**PROBLEM REQUIREMENTS:** From the passage on TfN's funding, return everything from "In a further" down to "in its place.", copied word for word.

**PASSAGE PROVIDED:**

◆ ◆ ◆

In a further sign that current ministers are less keen on the role of STBs than their predecessors, Ms Kelly wrote that the cash was considered ‘an appropriate allocation to enable TfN as an organisation to focus on your core statutory functions’.

Ministers have stated that they do not believe that statutory status for STBs is necessary, leaving TfN as the only statutory body. However, other STBs regard its outspoken approach as potentially counterproductive and some may see the cut to its funding as an attempt by ministers to put it in its place.

Ms Kelly also confirmed that TfN’s Integrated and Smart Travel (IST) programme, which had been allocated £150m up to 2020/21 in the 2015 spending review, would not receive any further funding.

She added: ‘The Department will be considering cost-effective delivery models and funding streams to roll out [pay as you go] to urban and regional commuter areas, as part of wider rail reforms.’

In reply, Mr White described the ending of IST funding as ‘incredibly disappointing – particularly given the identification of key contactless initiatives that could have been developed quickly and have been awaiting funding decision for several months’.

He added: ‘The reduction [of core funding] will cause a significant scaling back of activity and lead to workforce reduction.’

Mr White disputed Ms Kelly’s claim that TfN would receive over £70m, including £67m to progress plans for NPR, pointing out that this money was not formally committed.

He also claimed that DfT funding ‘fails to recognise the significant core contribution to facilitating the NPR programme'.

◆ ◆ ◆

**SOURCE INFORMATION:**
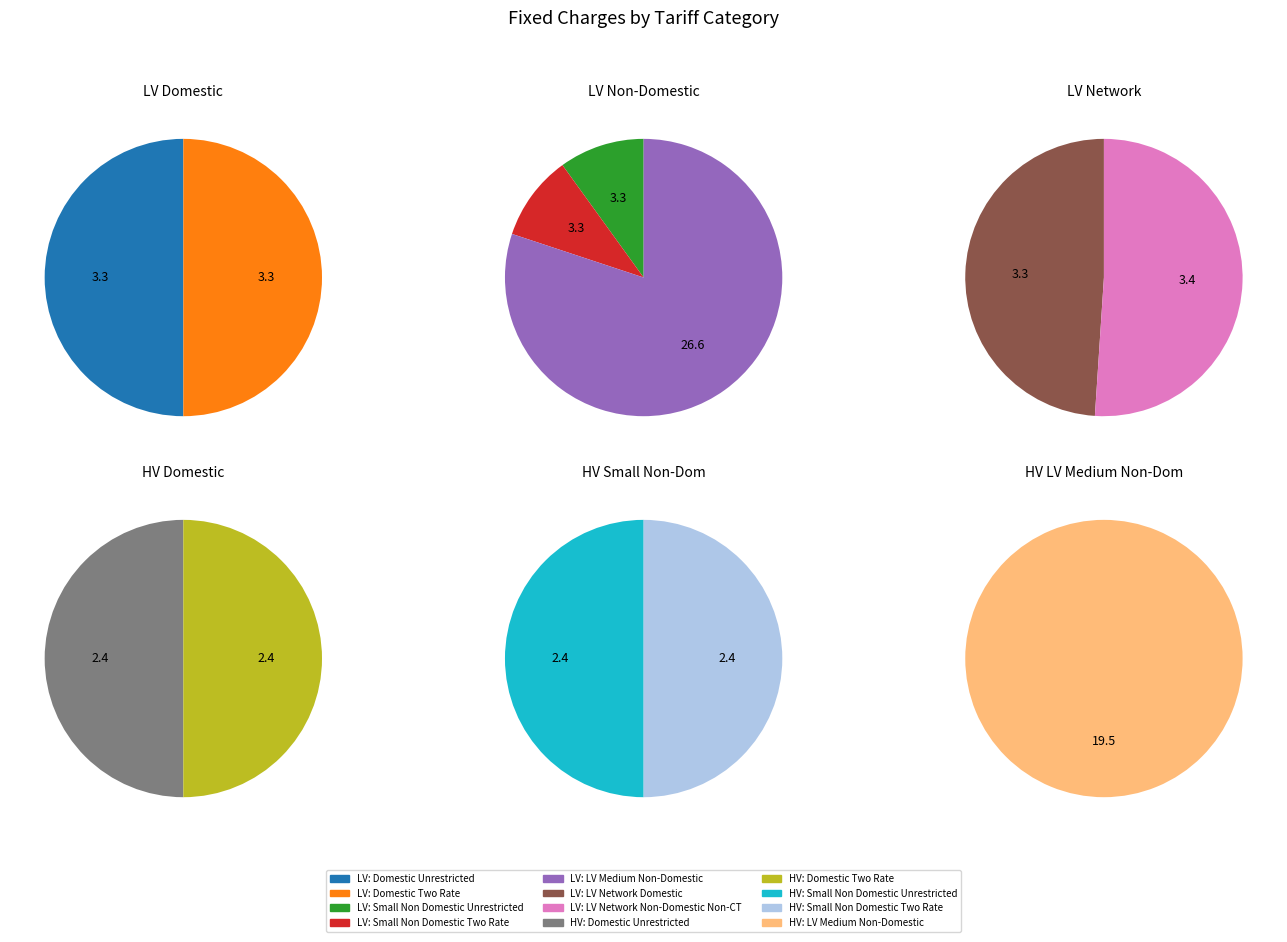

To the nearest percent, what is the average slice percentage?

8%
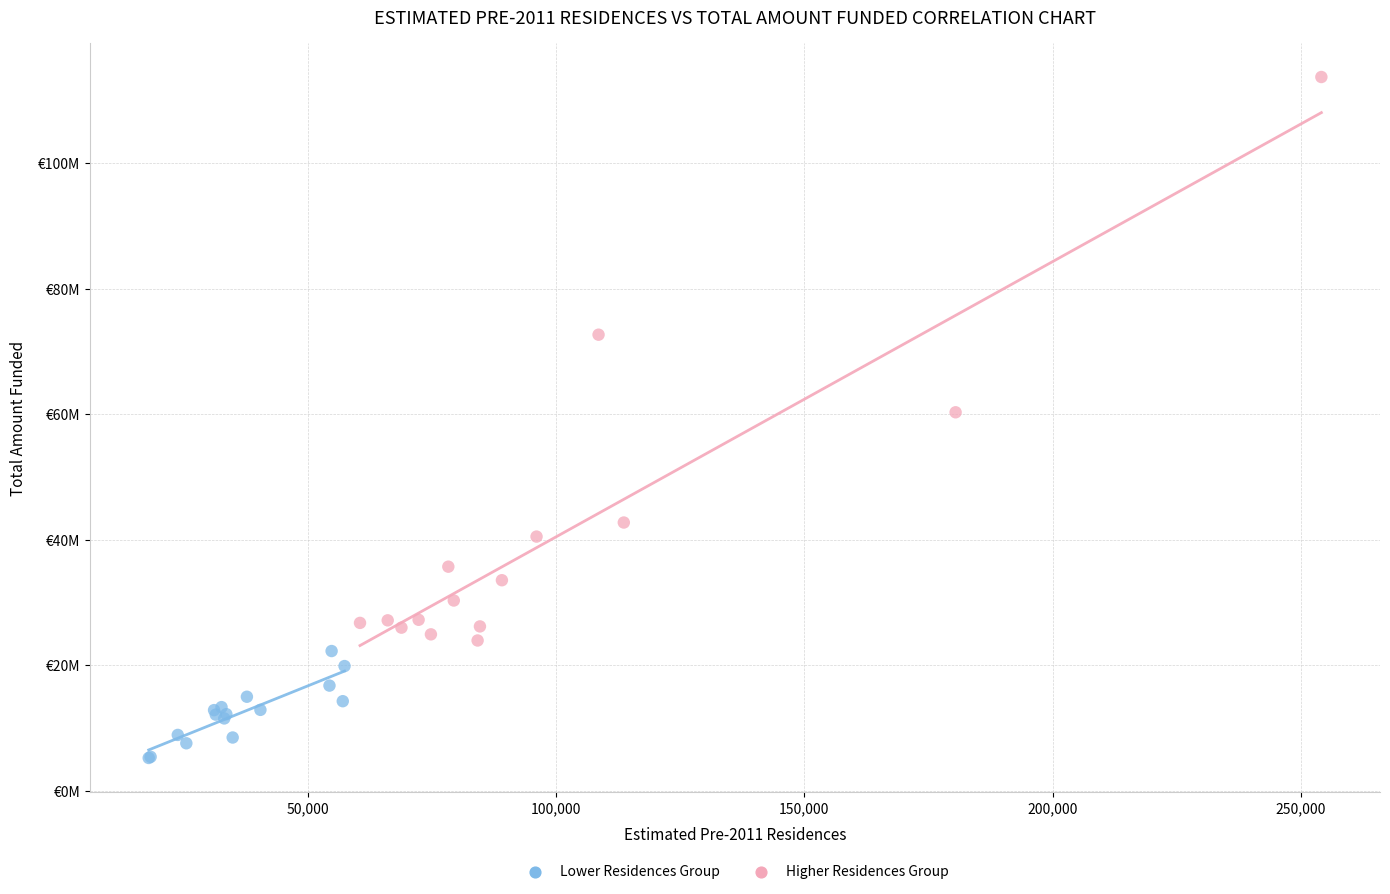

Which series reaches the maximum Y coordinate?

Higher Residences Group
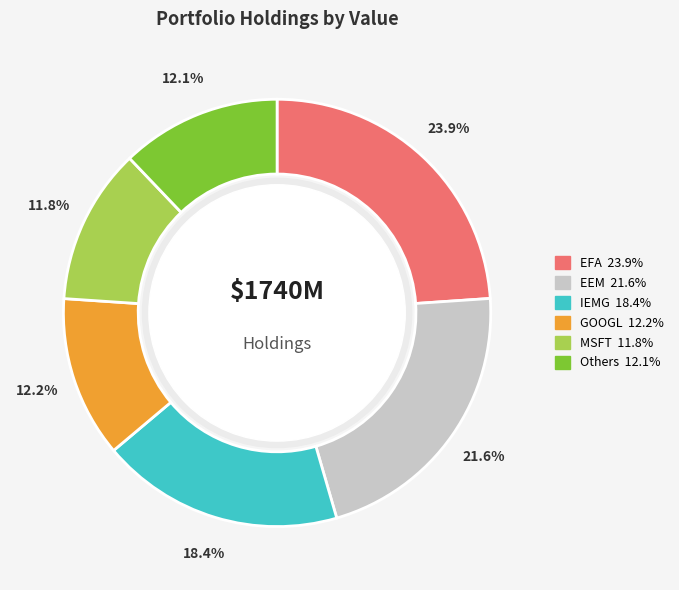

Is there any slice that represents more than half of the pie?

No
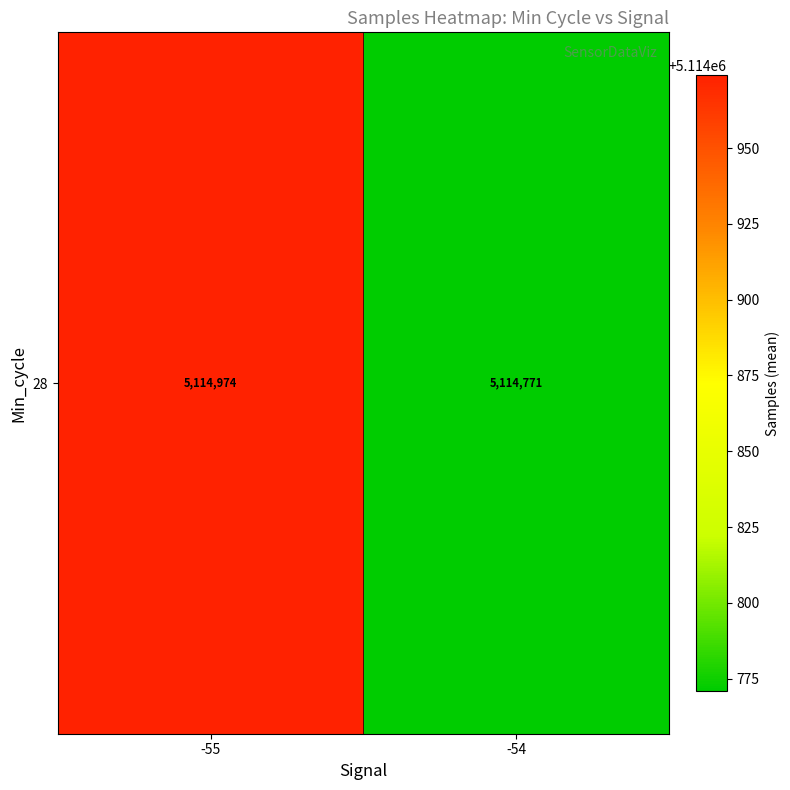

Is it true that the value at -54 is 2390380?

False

◆ ◆ ◆

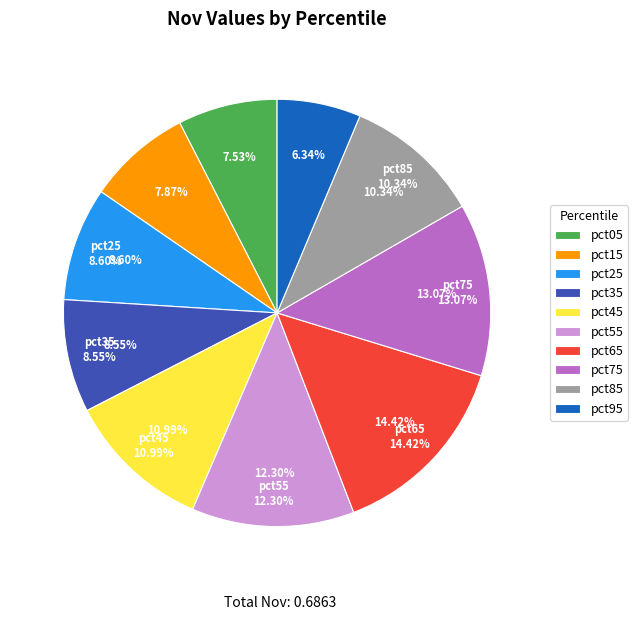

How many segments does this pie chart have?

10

◆ ◆ ◆

**ANSWER BOX:**
In a further sign that current ministers are less keen on the role of STBs than their predecessors, Ms Kelly wrote that the cash was considered ‘an appropriate allocation to enable TfN as an organisation to focus on your core statutory functions’.

Ministers have stated that they do not believe that statutory status for STBs is necessary, leaving TfN as the only statutory body. However, other STBs regard its outspoken approach as potentially counterproductive and some may see the cut to its funding as an attempt by ministers to put it in its place.